Procuradores-gerais de 22 estados instaram o tribunal a rejeitar o acordo da 3M, afirmando num documento apresentado em 26 de julho que não cobriria adequadamente os danos causados.

Por enquanto, muitos bombeiros, como Ferrara, vivem com a ansiedade de que os seus níveis de PFAS no sangue possam levar ao câncer. Flook se recusou a falar com o KFF Health News porque faz parte da ação coletiva da 3M. O câncer causou estragos em seu casamento, roubando dele e de sua esposa, Linda, “carinho, assistência e companheirismo conjugal”, de acordo com o processo.

O Congresso está novamente tentando pressionar o Pentágono. Este ano, a senadora Jeanne Shaheen (DN.H.) reintroduziu a Lei de Avaliação e Documentação de Exposição PFAS, que exigiria que o DoD testasse todos os membros do serviço – não apenas os bombeiros – estacionados em instalações com contaminação conhecida ou suspeita como parte de sua saúde anual. exames, bem como familiares e veteranos.

Os testes, que não são cobertos pelo programa de saúde militar ou pela maioria das seguradoras, normalmente custam de US$ 400 a US$ 600.

Em junho, Kildee disse que os veteranos não conseguiram obter assistência com doenças relacionadas à exposição que incluem PFAS.

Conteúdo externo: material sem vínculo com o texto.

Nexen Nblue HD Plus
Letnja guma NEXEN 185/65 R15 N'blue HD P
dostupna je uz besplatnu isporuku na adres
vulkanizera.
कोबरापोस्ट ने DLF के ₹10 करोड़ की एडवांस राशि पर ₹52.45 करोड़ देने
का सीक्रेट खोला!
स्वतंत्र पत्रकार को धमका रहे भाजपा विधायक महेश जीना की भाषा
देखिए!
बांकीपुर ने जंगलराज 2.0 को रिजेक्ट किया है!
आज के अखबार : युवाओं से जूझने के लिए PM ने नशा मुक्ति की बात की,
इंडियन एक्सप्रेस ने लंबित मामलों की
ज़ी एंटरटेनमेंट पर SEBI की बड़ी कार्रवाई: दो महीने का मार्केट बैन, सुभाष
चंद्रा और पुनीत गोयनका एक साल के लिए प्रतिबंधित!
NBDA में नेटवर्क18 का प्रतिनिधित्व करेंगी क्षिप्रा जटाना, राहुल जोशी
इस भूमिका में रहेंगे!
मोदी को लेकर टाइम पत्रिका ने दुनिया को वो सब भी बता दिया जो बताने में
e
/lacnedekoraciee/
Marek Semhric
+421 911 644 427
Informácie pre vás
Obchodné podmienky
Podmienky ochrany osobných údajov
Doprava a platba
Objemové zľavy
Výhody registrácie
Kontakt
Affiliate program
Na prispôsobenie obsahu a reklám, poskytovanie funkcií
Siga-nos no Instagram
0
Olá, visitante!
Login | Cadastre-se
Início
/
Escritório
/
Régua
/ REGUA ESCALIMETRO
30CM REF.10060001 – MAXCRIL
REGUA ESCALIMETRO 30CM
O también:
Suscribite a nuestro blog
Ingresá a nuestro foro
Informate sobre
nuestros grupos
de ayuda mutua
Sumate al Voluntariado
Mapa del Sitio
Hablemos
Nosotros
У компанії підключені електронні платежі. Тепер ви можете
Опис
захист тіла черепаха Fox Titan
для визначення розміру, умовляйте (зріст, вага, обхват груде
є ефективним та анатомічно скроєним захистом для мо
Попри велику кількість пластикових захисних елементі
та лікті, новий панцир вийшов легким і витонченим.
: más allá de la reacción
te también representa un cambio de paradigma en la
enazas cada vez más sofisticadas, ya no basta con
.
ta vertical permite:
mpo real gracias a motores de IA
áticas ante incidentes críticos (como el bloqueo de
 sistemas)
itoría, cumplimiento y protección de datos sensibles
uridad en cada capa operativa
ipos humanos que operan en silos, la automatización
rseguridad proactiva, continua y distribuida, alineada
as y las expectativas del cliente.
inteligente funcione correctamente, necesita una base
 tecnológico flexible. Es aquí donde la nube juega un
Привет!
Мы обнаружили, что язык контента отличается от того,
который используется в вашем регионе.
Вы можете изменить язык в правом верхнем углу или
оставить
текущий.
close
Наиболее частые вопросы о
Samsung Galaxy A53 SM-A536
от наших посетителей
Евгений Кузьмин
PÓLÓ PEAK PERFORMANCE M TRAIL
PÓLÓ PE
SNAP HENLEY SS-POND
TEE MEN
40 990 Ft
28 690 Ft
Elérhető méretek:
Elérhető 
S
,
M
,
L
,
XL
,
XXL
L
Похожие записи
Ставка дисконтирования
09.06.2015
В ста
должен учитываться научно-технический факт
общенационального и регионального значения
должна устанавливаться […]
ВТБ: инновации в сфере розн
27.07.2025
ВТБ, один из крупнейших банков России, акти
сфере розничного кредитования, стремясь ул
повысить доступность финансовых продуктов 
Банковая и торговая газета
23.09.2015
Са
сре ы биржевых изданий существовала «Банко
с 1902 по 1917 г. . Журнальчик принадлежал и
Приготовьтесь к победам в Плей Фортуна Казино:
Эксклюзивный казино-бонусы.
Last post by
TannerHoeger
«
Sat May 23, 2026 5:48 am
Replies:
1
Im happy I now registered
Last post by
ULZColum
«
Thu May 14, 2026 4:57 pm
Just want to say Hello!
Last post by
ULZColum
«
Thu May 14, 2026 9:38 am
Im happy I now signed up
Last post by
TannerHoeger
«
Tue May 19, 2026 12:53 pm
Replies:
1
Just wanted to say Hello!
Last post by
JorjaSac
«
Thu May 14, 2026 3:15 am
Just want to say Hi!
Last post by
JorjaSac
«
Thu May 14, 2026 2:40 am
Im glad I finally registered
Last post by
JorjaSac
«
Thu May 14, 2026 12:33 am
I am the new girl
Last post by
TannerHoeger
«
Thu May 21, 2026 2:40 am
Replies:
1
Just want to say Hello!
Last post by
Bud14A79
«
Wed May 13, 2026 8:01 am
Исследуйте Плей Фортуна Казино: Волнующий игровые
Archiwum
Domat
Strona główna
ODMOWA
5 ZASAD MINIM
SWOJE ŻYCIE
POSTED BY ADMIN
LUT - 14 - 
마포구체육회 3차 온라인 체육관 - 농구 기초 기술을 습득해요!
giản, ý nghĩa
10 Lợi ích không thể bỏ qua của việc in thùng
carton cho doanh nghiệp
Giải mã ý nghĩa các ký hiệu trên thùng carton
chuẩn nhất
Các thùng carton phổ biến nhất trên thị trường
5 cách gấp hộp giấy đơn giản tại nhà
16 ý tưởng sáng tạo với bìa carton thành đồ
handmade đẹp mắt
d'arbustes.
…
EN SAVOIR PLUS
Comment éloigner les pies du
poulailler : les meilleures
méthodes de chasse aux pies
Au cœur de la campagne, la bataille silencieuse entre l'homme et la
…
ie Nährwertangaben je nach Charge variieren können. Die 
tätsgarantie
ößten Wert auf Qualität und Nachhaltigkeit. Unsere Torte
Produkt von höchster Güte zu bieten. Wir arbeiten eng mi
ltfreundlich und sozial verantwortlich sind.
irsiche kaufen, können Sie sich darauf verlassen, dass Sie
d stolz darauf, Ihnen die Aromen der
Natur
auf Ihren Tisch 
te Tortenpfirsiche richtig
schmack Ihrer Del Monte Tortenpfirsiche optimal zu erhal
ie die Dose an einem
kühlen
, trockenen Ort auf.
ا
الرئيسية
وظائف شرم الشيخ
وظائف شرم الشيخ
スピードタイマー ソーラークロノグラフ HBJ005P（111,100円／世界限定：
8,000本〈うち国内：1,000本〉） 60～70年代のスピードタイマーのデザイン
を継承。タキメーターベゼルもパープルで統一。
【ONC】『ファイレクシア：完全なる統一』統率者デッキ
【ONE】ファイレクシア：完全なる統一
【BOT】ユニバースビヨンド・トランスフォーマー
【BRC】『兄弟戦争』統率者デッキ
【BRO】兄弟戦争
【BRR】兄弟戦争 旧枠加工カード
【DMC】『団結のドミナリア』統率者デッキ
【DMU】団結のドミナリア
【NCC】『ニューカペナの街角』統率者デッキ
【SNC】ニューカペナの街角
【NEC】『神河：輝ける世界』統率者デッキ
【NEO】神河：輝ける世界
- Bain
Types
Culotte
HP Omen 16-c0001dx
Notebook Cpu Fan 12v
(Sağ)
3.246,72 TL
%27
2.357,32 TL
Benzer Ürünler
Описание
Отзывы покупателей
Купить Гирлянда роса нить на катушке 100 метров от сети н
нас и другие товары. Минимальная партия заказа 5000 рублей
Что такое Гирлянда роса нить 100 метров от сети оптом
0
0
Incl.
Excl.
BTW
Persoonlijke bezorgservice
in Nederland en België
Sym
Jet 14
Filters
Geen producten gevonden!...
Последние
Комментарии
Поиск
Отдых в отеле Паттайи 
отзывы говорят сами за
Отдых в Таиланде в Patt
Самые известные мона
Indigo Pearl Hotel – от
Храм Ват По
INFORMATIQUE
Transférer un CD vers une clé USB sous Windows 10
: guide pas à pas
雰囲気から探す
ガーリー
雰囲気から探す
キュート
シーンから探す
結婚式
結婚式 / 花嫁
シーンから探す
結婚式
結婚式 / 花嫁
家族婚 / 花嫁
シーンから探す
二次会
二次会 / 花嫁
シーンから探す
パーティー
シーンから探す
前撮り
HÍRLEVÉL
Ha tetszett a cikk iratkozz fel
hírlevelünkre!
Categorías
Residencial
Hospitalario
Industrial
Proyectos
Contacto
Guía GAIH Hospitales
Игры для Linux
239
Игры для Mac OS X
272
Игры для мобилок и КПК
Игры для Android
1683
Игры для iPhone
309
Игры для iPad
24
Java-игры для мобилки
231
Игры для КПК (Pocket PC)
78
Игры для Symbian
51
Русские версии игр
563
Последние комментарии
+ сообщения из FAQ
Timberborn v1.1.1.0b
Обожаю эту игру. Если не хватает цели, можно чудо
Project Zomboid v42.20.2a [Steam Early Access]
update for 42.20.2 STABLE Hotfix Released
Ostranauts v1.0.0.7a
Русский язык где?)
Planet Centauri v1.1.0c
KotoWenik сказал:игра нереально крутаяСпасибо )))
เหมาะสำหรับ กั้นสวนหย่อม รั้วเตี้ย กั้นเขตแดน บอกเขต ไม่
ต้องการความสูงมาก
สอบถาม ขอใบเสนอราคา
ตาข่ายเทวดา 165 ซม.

“Por muito tempo, o governo federal foi muito lento em agir para lidar com a ameaça representada pela exposição ao PFAS”, disse Kildee. “Esta situação é completamente inaceitável.”

A espuma retardante de fogo cobriu temporariamente uma pequena parte da linha de voo na Base Aérea de Travis, na Califórnia, depois de ter sido lançada dentro de um hangar em 24 de setembro de 2013. (KEN WRIGHT/FORÇA AÉREA DOS EUA)

Tradução livre, parcial, de Luiz Jacques Saldanha, setembro de 2023.